Texto da página —
============================================================
Pareceres
IRC - transmissão de participações sociais entre sociedades
28 Março 2025
Parecer técnico elaborado pelo departamento de consultoria da OCC.

 


IRC - transmissão de participações sociais entre sociedades
PT28386 - novembro de 2024

 

Determinada empresa “ABC”, cujo objeto social é o de compra e venda de bens imobiliários, mediação imobiliária, arrendamento de bens imobiliários e administração de imóveis por conta de outrem, detinha, desde 2018, a totalidade do capital social da sociedade “CDE”, cuja atividade consistia na exploração de um restaurante. Não tinha qualquer atividade nem outras participações.
Em 2023 a sociedade “ABC” vendeu as quotas que detinha da sociedade “CDE” a terceiros tendo a venda gerado uma grande mais-valia.
A declaração modelo 22 de 2023 foi entregue refletindo essa mais-valia, tendo resultado um IRC a pagar no valor de aproximadamente 250 mil euros que a sociedade “ABC” ainda não conseguiu liquidar.
============================================================
Dados fornecidos —
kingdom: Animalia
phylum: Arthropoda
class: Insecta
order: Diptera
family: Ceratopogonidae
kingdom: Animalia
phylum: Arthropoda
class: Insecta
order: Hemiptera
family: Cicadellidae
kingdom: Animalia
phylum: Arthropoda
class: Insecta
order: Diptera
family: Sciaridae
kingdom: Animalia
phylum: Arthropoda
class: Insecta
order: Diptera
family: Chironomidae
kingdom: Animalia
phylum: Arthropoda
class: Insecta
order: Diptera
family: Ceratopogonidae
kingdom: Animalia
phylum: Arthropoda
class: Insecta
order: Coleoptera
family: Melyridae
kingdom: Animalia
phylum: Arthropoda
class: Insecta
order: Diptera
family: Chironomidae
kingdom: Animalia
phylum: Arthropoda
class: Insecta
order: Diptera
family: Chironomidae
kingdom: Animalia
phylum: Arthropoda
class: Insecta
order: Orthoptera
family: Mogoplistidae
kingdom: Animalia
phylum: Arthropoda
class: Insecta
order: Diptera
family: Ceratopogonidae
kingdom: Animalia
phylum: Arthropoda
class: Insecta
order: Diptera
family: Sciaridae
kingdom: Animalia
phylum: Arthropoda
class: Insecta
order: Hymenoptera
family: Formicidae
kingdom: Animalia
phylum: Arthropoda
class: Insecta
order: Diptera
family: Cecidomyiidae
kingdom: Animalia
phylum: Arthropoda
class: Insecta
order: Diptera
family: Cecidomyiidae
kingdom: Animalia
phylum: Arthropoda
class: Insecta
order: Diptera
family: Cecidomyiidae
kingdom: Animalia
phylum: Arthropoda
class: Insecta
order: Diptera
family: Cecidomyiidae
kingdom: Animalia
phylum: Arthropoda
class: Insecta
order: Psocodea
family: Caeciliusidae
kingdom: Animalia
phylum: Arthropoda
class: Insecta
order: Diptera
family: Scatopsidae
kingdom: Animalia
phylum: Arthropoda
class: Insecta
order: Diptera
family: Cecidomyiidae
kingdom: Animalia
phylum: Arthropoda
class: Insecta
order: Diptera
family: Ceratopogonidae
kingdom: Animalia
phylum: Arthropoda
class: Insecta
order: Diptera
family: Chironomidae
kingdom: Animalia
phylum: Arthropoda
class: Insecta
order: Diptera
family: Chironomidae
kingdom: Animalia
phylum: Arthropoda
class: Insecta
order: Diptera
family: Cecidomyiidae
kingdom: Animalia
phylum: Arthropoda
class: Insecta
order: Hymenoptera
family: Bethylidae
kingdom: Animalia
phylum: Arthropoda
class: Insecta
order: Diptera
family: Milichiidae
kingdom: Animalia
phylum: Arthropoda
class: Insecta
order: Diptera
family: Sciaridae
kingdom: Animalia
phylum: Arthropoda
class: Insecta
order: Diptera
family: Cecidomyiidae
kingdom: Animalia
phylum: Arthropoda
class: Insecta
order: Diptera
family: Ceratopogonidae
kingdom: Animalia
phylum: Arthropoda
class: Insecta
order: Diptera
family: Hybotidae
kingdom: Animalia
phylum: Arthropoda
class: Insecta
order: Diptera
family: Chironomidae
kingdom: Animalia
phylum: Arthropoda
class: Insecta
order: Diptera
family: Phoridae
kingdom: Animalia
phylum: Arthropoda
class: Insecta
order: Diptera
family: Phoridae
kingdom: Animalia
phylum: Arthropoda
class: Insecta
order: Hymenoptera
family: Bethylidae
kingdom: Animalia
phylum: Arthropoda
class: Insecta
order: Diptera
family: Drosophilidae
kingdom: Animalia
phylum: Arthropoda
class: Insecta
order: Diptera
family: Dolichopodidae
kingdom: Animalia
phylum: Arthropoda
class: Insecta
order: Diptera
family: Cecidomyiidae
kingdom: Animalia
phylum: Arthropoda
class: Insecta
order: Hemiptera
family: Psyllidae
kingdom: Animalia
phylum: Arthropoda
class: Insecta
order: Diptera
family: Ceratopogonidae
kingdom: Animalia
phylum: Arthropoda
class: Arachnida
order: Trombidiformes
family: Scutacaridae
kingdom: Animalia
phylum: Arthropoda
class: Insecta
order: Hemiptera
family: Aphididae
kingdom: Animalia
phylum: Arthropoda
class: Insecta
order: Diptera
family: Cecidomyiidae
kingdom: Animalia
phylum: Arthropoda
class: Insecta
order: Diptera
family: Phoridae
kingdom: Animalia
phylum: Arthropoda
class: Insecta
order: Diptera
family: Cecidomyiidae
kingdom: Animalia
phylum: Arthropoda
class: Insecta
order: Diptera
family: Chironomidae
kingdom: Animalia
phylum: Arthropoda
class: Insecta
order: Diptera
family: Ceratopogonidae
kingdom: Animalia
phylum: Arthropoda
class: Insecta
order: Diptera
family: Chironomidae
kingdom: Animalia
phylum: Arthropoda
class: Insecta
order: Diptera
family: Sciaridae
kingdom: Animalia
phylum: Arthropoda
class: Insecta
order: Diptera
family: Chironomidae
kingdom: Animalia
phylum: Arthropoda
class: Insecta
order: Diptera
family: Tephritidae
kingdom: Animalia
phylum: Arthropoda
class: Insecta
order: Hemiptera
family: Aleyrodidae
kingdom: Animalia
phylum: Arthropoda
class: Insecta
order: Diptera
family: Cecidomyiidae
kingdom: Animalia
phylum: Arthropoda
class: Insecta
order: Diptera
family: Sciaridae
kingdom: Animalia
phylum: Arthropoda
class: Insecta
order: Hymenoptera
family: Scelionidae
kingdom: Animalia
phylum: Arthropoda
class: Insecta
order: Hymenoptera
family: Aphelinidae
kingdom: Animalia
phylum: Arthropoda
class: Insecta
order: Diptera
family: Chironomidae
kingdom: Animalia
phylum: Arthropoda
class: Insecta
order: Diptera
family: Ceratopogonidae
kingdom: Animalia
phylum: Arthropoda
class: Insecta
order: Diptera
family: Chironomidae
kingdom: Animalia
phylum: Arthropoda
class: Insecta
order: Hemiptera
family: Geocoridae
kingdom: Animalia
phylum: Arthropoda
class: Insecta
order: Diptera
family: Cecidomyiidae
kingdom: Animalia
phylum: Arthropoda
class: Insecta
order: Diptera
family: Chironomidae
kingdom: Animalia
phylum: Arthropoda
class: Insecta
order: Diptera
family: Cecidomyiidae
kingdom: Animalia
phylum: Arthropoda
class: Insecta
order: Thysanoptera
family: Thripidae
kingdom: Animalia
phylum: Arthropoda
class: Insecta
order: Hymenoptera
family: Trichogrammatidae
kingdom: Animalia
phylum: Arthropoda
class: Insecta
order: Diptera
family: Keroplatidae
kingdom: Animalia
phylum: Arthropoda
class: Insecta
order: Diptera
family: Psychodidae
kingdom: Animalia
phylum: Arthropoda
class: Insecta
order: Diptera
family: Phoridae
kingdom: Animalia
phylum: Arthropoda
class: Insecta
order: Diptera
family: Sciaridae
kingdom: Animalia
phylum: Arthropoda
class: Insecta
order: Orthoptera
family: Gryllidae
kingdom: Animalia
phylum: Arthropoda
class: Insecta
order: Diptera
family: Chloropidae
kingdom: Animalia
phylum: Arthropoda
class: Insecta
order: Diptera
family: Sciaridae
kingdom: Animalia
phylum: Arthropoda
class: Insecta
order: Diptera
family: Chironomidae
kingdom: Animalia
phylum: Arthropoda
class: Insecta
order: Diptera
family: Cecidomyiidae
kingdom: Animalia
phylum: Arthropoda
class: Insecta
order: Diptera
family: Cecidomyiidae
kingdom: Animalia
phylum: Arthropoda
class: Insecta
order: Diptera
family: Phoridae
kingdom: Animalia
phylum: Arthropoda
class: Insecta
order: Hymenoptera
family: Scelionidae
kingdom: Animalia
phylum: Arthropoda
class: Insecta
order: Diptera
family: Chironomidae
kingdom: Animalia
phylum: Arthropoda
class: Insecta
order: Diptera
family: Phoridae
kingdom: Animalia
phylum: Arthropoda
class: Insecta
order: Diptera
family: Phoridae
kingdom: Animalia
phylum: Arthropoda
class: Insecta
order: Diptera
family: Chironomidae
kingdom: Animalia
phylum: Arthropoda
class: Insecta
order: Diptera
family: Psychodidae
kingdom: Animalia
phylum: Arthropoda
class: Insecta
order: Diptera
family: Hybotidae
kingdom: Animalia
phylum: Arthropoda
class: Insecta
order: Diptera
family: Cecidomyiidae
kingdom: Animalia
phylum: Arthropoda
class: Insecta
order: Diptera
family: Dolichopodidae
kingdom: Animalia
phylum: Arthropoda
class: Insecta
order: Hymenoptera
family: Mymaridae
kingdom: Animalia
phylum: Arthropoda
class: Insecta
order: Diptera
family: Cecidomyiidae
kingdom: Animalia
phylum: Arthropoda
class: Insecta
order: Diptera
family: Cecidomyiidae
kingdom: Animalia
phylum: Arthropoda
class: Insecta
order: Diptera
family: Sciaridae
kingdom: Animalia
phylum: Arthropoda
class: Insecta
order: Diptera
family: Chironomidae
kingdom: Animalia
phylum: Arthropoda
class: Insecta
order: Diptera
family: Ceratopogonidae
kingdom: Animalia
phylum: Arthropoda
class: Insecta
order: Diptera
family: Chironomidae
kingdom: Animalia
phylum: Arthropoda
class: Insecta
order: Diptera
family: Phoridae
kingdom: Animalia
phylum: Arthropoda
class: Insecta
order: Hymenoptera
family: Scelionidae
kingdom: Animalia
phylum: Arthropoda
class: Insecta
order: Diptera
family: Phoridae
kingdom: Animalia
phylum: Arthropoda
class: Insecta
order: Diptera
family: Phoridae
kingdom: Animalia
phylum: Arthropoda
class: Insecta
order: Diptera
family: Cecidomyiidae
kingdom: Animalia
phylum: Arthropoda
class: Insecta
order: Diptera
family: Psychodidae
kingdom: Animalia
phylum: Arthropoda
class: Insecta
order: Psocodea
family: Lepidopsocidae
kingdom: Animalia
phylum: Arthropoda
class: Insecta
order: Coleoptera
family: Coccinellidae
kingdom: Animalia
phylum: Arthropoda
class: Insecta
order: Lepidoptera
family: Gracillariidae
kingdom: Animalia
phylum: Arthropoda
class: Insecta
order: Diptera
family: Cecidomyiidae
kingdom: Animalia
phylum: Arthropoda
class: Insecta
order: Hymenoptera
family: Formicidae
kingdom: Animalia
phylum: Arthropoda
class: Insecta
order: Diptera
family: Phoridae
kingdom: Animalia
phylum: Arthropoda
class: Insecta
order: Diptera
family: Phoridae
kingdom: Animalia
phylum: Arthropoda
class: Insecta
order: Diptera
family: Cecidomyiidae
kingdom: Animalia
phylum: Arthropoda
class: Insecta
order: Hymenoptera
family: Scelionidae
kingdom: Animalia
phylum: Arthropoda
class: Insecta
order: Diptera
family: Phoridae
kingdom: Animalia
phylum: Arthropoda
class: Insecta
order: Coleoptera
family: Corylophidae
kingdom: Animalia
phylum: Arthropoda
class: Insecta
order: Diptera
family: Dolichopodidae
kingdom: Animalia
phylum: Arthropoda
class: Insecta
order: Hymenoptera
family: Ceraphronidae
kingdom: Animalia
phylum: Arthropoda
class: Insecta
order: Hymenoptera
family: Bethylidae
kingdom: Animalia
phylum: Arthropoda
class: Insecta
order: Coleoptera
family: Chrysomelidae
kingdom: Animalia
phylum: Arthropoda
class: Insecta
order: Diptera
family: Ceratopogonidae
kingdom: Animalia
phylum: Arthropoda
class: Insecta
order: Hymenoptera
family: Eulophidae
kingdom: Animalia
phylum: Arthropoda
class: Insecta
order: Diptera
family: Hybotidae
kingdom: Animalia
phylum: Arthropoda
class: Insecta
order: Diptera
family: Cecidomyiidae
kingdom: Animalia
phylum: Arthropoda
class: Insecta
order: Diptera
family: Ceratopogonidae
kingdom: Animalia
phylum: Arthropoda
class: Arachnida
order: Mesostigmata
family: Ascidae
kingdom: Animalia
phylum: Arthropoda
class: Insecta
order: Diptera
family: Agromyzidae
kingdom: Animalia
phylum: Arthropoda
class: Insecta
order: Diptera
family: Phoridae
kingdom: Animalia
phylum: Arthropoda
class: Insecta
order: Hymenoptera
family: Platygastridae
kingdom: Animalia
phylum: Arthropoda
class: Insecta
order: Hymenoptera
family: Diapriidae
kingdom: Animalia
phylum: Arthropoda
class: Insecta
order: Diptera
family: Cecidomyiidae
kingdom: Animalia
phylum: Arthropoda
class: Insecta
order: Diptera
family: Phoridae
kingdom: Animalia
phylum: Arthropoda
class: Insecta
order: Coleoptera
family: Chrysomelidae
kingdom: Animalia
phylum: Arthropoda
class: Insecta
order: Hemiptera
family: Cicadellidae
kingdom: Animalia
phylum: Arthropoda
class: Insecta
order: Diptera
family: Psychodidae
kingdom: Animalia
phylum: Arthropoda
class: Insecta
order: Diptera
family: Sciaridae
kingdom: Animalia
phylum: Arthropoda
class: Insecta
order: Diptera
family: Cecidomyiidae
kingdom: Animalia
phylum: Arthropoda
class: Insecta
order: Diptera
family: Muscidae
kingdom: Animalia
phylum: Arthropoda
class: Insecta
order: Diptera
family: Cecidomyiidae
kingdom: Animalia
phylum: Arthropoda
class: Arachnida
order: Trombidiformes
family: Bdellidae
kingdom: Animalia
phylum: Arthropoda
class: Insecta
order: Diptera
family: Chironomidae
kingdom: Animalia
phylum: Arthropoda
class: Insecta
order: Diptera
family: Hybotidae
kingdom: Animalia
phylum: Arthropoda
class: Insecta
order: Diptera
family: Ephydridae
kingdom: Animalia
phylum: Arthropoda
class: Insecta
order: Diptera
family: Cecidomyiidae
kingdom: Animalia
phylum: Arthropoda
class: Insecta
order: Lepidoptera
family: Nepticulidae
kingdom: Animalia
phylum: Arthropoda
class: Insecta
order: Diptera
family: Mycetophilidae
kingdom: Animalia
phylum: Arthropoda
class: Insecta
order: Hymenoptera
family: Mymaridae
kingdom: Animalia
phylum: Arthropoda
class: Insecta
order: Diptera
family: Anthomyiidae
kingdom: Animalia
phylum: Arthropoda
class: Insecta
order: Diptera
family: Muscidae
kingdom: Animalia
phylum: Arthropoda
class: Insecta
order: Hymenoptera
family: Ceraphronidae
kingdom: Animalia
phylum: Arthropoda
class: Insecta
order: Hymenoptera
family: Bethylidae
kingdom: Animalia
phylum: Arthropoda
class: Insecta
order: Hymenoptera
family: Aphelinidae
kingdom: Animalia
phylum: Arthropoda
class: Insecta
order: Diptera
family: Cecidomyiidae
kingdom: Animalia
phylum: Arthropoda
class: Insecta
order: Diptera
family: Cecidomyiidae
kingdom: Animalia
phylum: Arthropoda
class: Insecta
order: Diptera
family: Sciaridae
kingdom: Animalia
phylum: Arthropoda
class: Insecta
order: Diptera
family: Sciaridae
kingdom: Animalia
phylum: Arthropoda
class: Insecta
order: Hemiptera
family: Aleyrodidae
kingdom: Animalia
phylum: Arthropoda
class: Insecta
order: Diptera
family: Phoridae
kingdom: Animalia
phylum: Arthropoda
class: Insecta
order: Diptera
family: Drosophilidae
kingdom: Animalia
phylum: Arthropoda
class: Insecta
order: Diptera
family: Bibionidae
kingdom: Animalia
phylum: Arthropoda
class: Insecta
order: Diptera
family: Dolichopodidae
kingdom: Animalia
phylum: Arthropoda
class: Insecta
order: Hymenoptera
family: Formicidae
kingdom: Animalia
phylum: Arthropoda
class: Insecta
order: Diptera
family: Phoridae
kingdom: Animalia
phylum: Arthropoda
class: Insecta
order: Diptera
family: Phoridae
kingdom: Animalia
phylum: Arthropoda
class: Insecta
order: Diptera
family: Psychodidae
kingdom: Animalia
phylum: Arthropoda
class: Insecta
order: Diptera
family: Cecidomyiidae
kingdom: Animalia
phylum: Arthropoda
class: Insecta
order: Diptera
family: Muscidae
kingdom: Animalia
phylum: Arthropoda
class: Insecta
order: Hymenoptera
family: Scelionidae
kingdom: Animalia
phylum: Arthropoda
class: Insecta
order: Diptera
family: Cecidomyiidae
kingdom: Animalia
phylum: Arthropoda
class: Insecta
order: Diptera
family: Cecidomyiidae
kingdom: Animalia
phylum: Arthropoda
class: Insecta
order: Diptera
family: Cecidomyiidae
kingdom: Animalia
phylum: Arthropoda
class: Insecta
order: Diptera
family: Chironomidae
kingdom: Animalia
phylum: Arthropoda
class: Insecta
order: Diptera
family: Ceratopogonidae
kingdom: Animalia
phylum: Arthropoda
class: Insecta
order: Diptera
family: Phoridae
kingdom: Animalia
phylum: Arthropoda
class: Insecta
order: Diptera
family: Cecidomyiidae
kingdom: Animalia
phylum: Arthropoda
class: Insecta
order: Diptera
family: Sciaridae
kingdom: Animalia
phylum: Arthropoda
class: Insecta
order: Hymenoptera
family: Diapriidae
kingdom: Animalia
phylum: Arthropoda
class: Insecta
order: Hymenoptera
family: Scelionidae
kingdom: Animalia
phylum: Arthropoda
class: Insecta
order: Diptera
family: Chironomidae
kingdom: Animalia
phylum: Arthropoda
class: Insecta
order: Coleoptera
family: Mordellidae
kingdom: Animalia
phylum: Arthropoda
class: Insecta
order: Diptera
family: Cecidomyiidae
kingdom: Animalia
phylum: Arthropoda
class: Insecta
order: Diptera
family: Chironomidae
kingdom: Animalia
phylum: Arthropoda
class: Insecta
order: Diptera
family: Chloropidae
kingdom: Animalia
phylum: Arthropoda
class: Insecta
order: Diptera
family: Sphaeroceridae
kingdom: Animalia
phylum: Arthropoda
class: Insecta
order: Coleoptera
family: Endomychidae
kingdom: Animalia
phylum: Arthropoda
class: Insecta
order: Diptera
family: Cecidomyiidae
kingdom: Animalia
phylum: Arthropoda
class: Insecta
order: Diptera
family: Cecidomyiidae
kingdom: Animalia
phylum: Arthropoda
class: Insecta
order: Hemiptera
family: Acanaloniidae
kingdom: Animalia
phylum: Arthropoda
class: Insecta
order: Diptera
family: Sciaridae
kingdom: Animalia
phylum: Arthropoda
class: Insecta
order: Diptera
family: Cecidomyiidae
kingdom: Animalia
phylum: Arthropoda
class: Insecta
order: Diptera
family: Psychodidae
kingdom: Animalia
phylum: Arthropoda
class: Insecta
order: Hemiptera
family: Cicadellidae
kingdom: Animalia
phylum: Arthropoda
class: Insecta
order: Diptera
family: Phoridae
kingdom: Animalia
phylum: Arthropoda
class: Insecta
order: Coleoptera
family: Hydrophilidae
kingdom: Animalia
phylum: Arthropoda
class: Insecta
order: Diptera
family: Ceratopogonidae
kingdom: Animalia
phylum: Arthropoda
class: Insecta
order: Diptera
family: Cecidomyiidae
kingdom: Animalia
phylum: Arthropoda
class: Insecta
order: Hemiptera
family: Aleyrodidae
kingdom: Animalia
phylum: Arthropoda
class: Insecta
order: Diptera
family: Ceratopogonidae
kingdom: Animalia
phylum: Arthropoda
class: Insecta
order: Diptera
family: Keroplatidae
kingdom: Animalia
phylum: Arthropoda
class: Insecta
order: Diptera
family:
============================================================
Instruções do exercício —
(1) Transcreva fielmente, do parecer sobre IRC, o trecho que começa nas palavras que contêm "A declaração modelo" e termina em "não conseguiu liquidar.".
(2) Responda às seguintes perguntas com base no parecer sobre IRC:
(a) Desde que ano detinha a sociedade "ABC" a totalidade do capital social da sociedade "CDE"?
(b) Em que consistia a atividade da sociedade "CDE"?
(c) De que valor aproximado foi o IRC a pagar que resultou da declaração modelo 22 de 2023?

Respostas por tarefa —
(1)
A declaração modelo 22 de 2023 foi entregue refletindo essa mais-valia, tendo resultado um IRC a pagar no valor de aproximadamente 250 mil euros que a sociedade “ABC” ainda não conseguiu liquidar.

(2)
(a) Desde 2018.
(b) Na exploração de um restaurante.
(c) Aproximadamente 250 mil euros.